_Texto de leitura:_
###

Já os dados de mais de 102 milhões de números de celulares, nomes e tempos de chamadas, que segundo o invasor pertenciam às operadoras Vivo e Claro, eram vendidos por 0.026 Bitcoin cada – o equivalente R$ 6,2 mil por pacote de 55 milhões de números de uma operadora e de 47 milhões de outra.

Procuradas pelo Valor, as operadoras Telefônica e Claro afirmaram que não identificaram incidentes de vazamento em suas bases de dados. O Ministério da Justiça pediu informações às operadoras de celular sobre o assunto.

Luis Corrons, pesquisador sênior da Avast, na Espanha, diz que o valor dos dados depende do volume, da profundidade e de quem são as informações. “Dados de políticos, por exemplo, costumam valer mais”, afirma. No primeiro megavazamento, além de nomear a pasta como “Serasa Experian”, o criminoso disse à PSafe que os dados vieram da base da empresa, mostrando conjuntos de dados similares e o uso do formato Moisaic, também adotado pela Serasa.

###

_Instruções de trabalho:_
Com base no texto sobre o vazamento de dados, responda às perguntas a seguir.
(a) Qual era o equivalente em reais de cada pacote de números de celular posto à venda?
(b) Que órgão pediu informações às operadoras de celular sobre o assunto?
(c) Segundo Luis Corrons, de que fatores depende o valor dos dados?

###

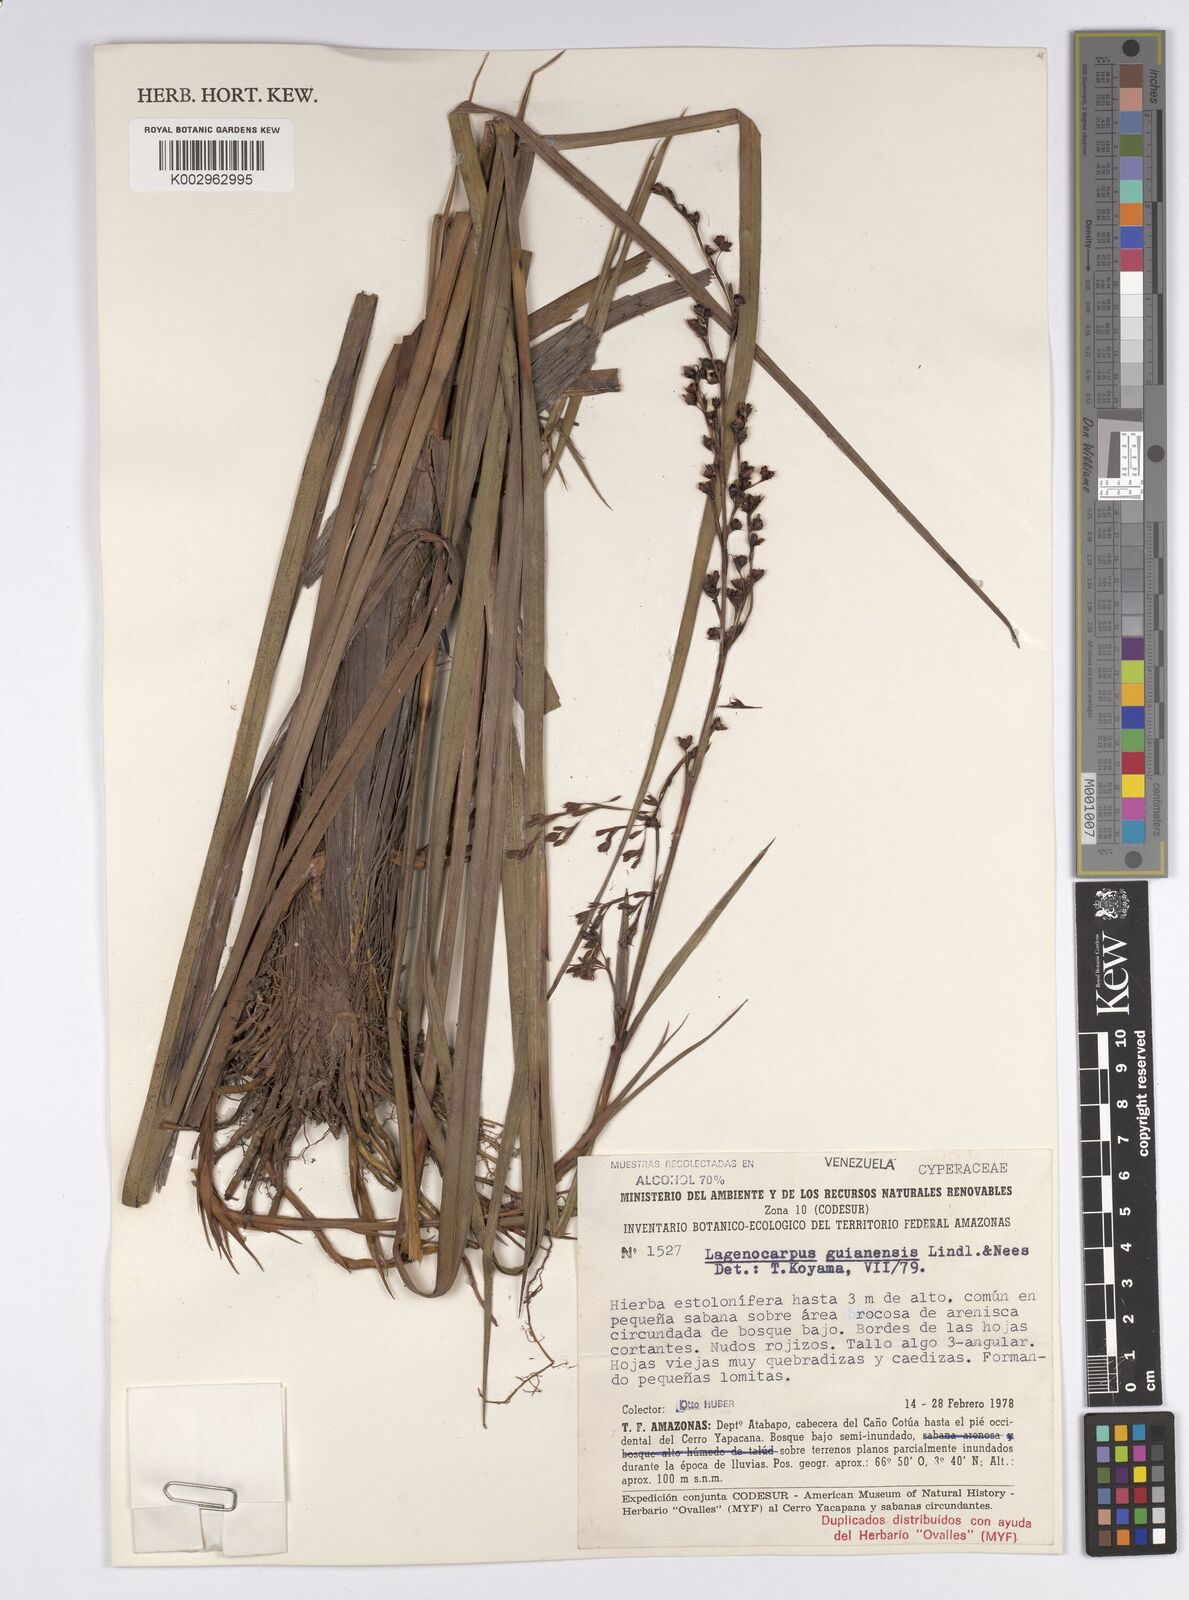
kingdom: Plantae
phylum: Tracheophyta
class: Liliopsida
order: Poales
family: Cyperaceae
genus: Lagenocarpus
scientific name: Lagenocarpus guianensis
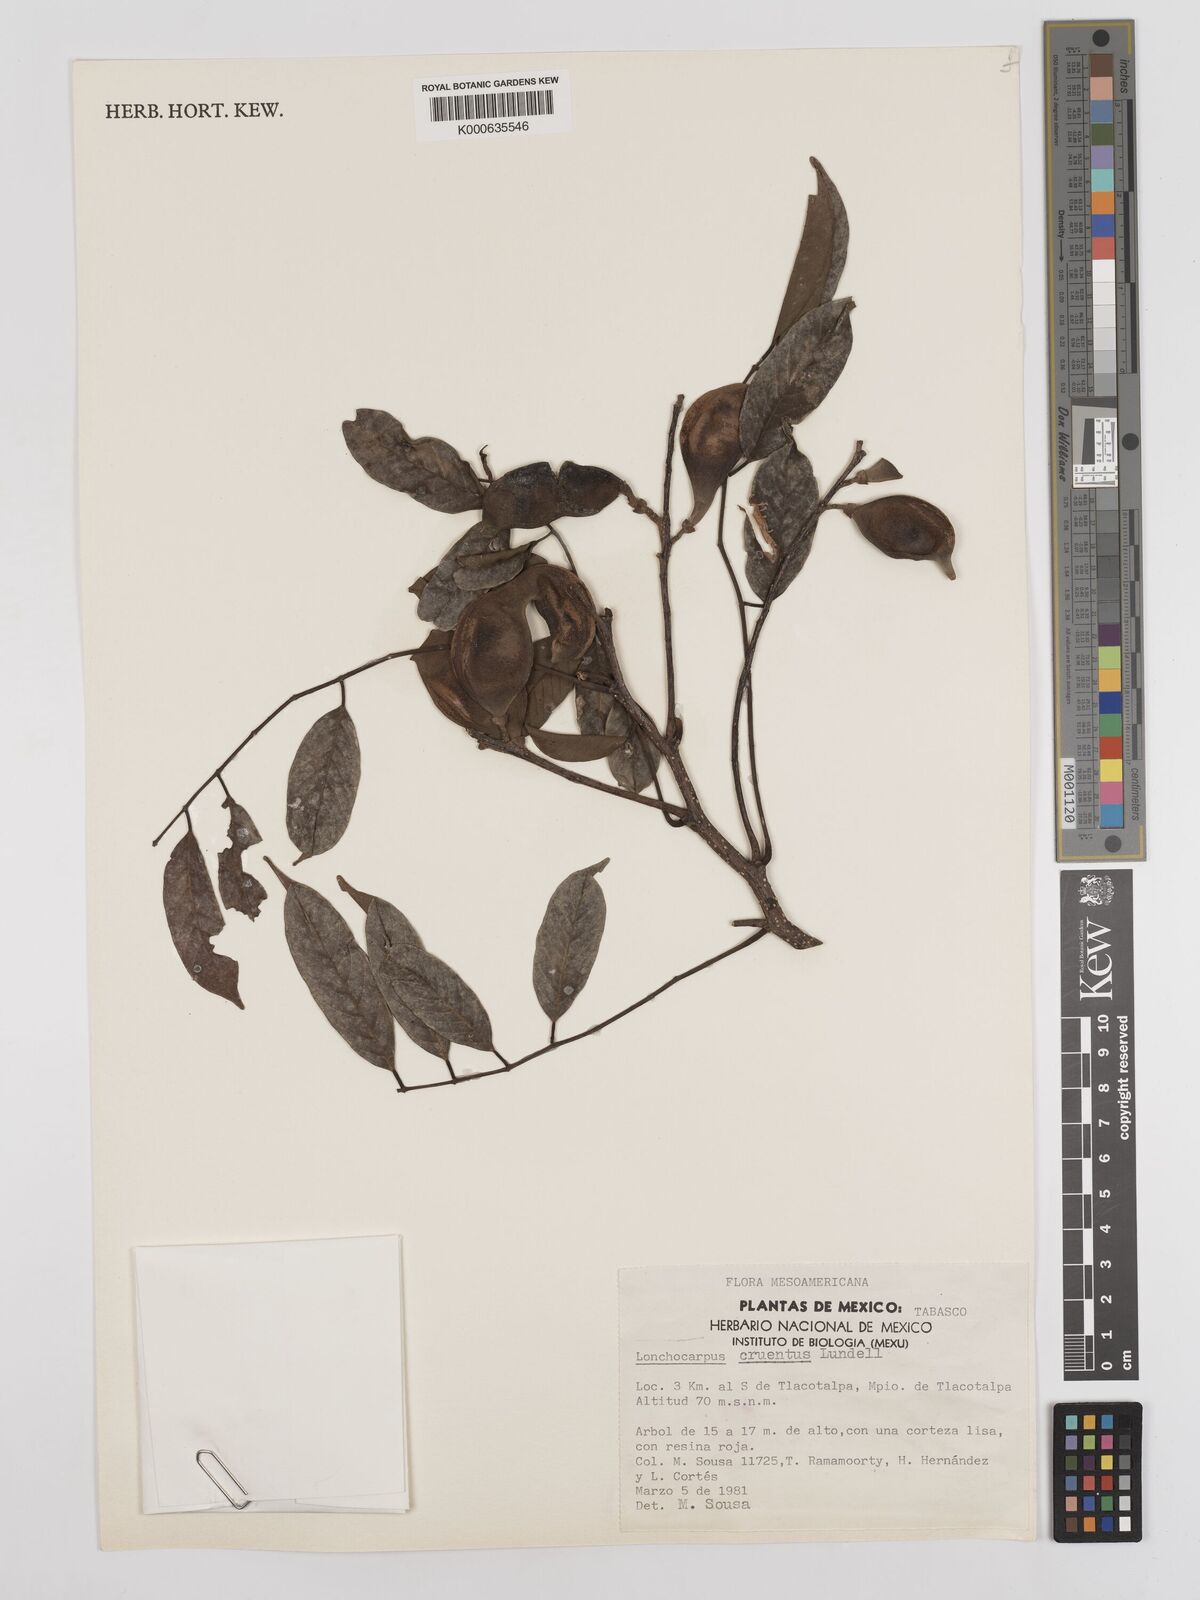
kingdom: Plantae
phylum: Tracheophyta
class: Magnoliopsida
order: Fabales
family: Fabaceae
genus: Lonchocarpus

###

_Resposta:_
(a) R$ 6,2 mil por pacote.
(b) O Ministério da Justiça.
(c) Do volume, da profundidade e de quem são as informações.